Okuma ve anlama becerilerine yönelik olarak yapılan araştırmalar, okuma sürecinde yaptıklarıyla ilgili farkındalık kazanan ve çeşitli üst bilişsel becerilerle anlama

sürecini kontrol eden öğrencilerin yetkin birer okur olduklarını göstermektedir (Yağcıoğlu ve Değer, 2002). Öğrencilere bu becerileri kazandırabilmek için öncelikle öğretmenin bu süreçler hakkında bilgi sahibi olması gerekmektedir.
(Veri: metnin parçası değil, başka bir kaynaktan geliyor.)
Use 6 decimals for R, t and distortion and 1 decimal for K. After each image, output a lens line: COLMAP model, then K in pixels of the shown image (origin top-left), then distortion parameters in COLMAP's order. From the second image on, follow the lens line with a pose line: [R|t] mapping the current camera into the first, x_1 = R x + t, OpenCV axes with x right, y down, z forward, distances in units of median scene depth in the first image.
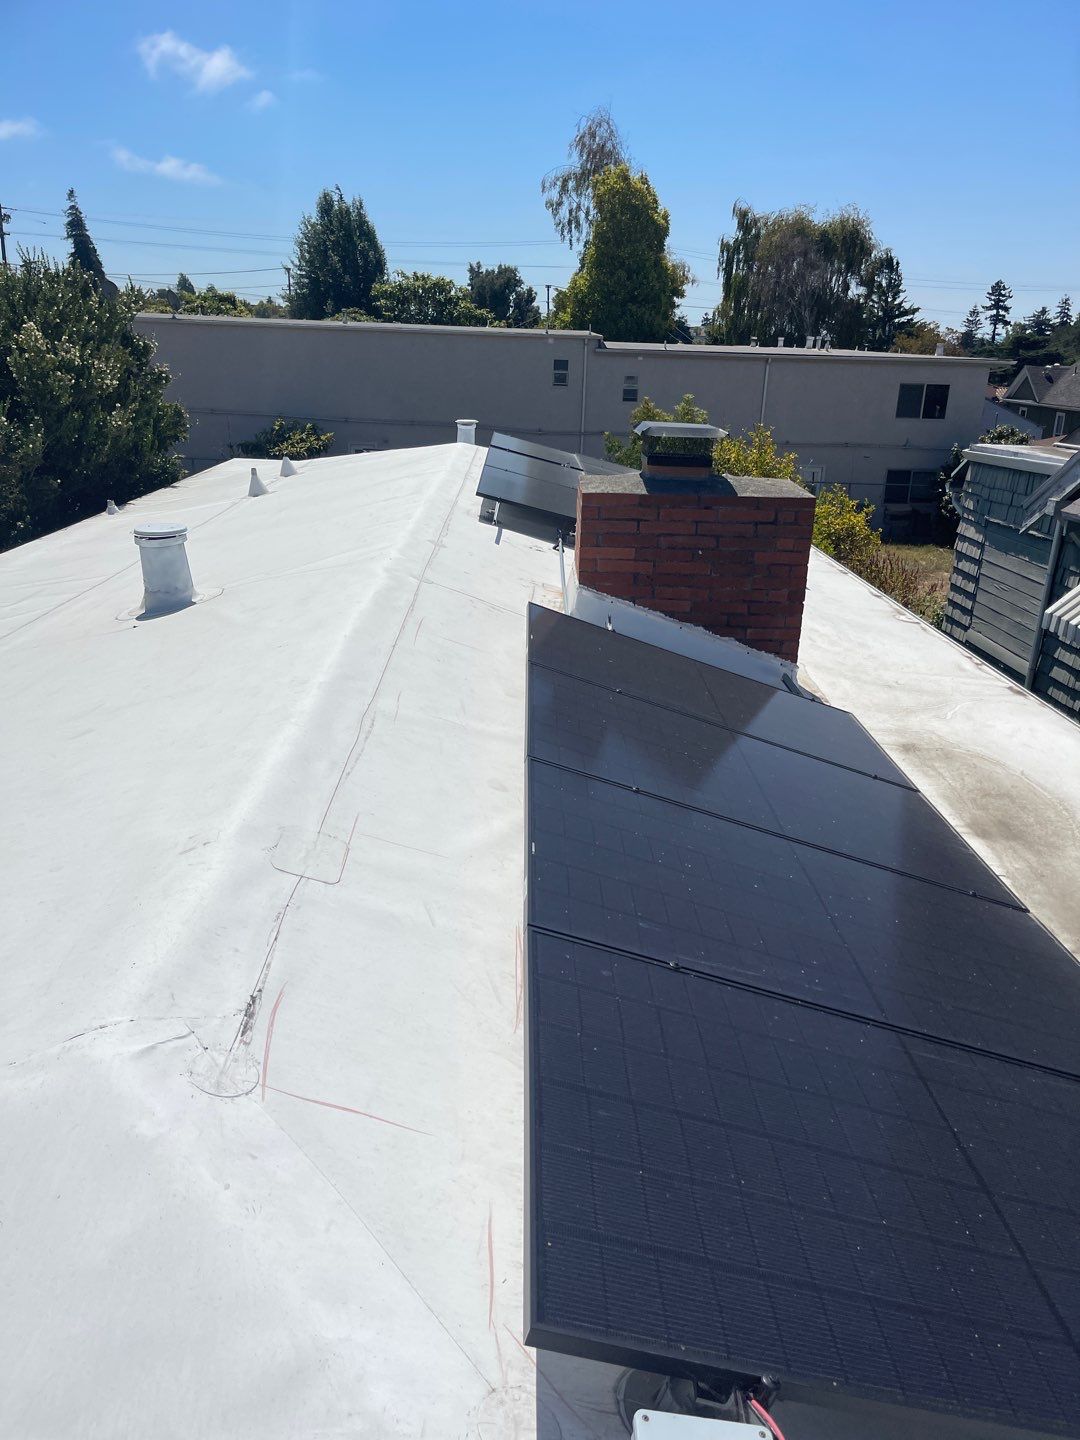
lens RADIAL K [[1017.8, 0, 540.0], [0, 1017.8, 720.0], [0, 0, 1]] dist [0.050803, -0.077280]
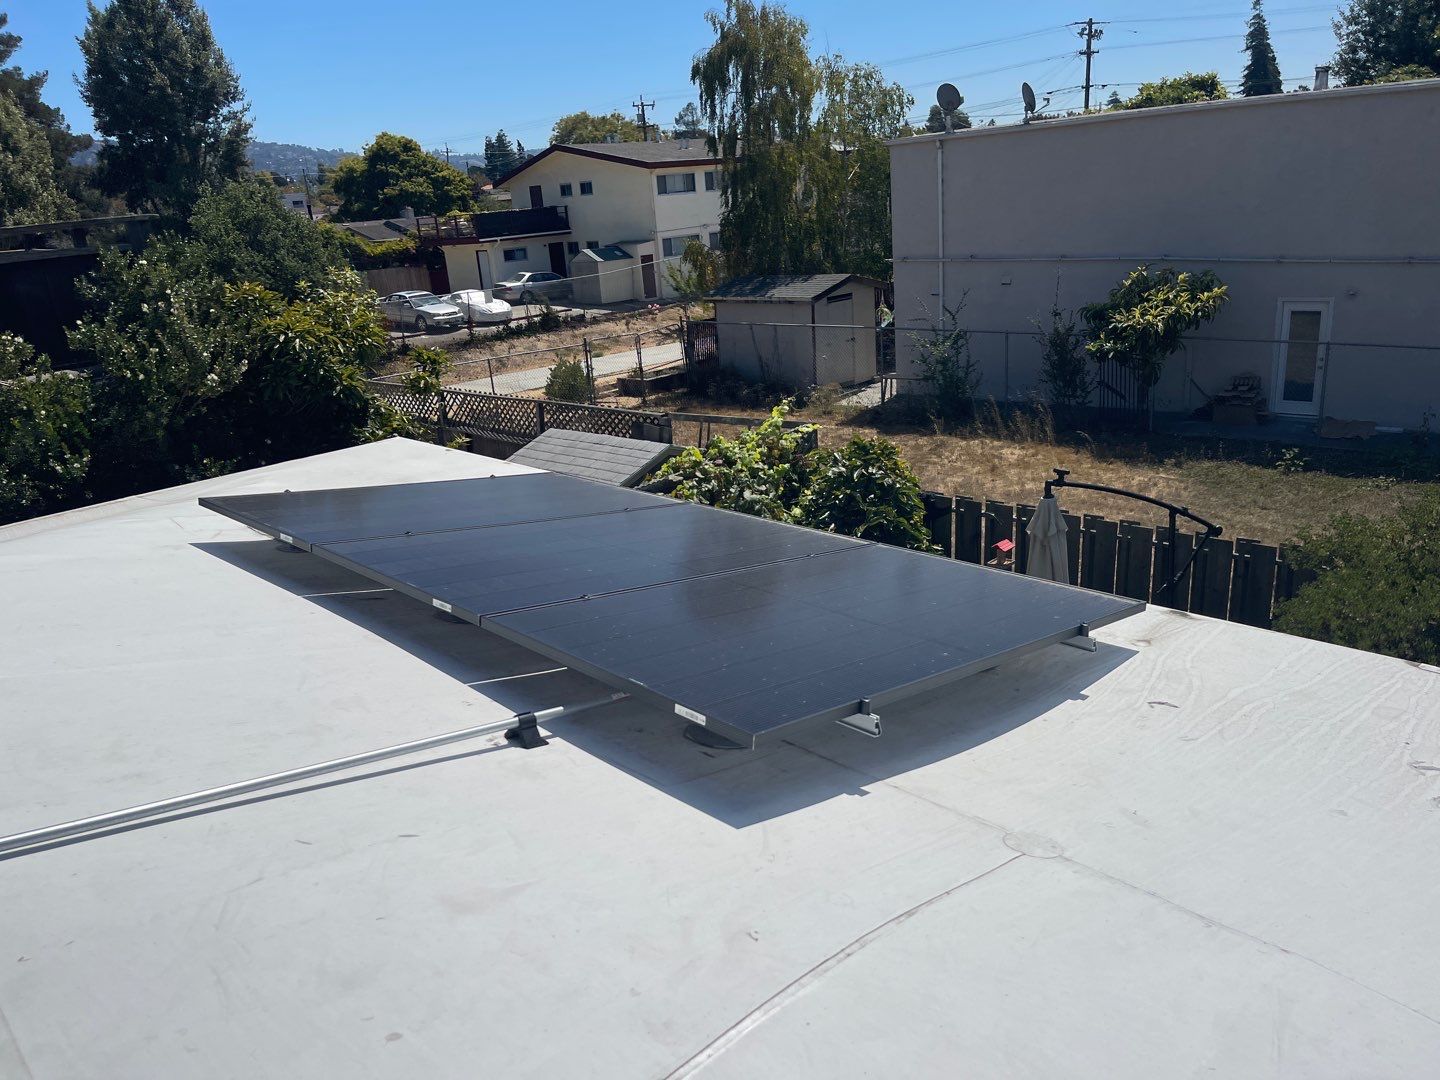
lens RADIAL K [[1036.1, 0, 720.0], [0, 1036.1, 540.0], [0, 0, 1]] dist [0.158089, -0.208267]
pose [[0.658728, 0.153547, -0.736547, 0.046965], [-0.163714, 0.984750, 0.058872, -0.089083], [0.734354, 0.081802, 0.673819, 0.276537]]
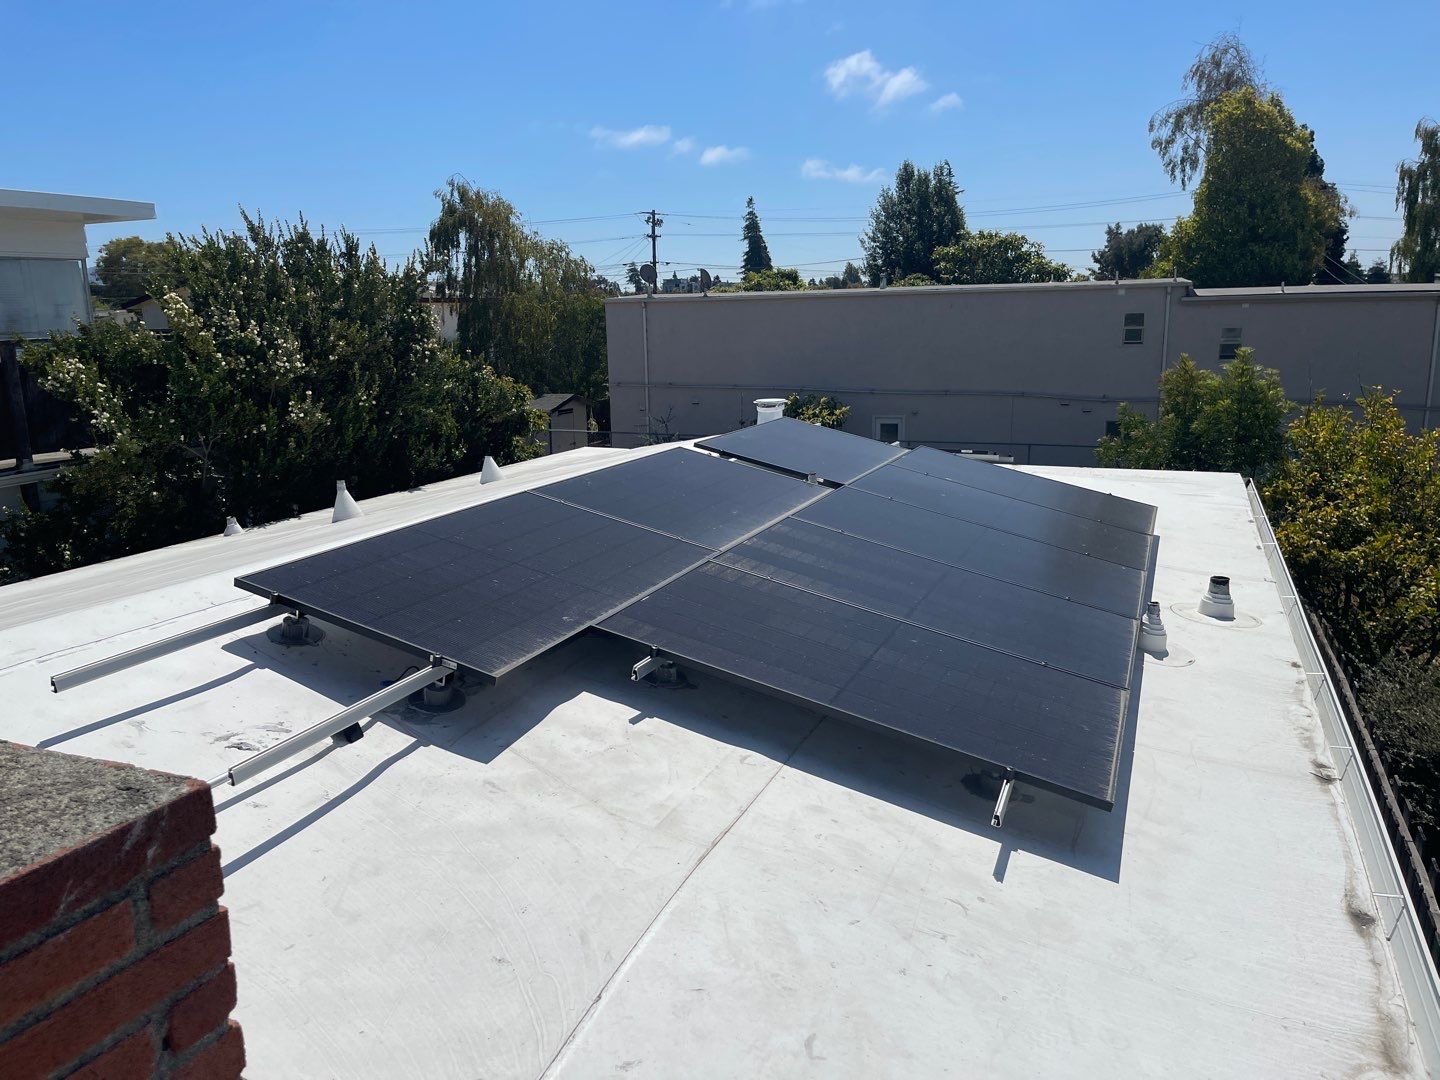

Bu süreçte öğrencilerin kelime öğretimi, kodlama, akıcı okuma becerileri, ön bilgilerin harekete geçirilmesi, strateji eğitimi, motivasyon kaynakları, metne yönelik anlamlı tepkiler verme ve anlama sürecini kontrol etme gibi konularda desteklenmeleri anlama becerilerinin geliştirilmesi açısından önemlidir.

Son yıllarda eğitim alanında yapılan çalışmalarda eğitimsel sonuçları etkileyen değişkenler üzerinde durulmuş ve yine, öğretmenin öğrenci başarısındaki en önemli değişken olduğu ortaya çıkmıştır. Sonuç olarak öğretmenlerin, öğrencilerin öğrenmeleri üzerinde yaptığı anlamlı değişikliklerin ne olduğunu belirlemek için araştırmacılar çoğu öğretmen tarafından uygulanan spesifik uygulamaları ve öğretim süreçlerini incelemeye başlamışlardır. Yapılan çalışmaların bir kısmı öğretmenlerin etkililiği üzerine tutarsız açıklamalar ortaya koysa da, pek çok araştırma da hangi uygulamaların doğru olduğu ve araştırılması gerektiği konusunda ciddi bilgiler sunmuştur. Bu araştırmalarda etkili öğretmenin içerdiği nitelikler arasında bireysel olarak öğretmenin hazırlığı, sınıf yönetimi, planlarını nasıl geliştirdiği, ürettiği, öğrenme-öğretme sürecini nasıl yönlendirdiği, öğrenci gelişimini nasıl izlediği gibi unsurlar gösterilmektedir (Stronge, 2002). Bu araştırmada sayılan nitelikler arasından öğretmenlerin özellikle Türkçe dersi öğrenme-öğretme sürecini nasıl yönlendirdikleri ve bu süreçte anlama becerilerini geliştirmek üzere gerçekleştirdikleri özel uygulamaların neler olduğu üzerinde durulmuştur.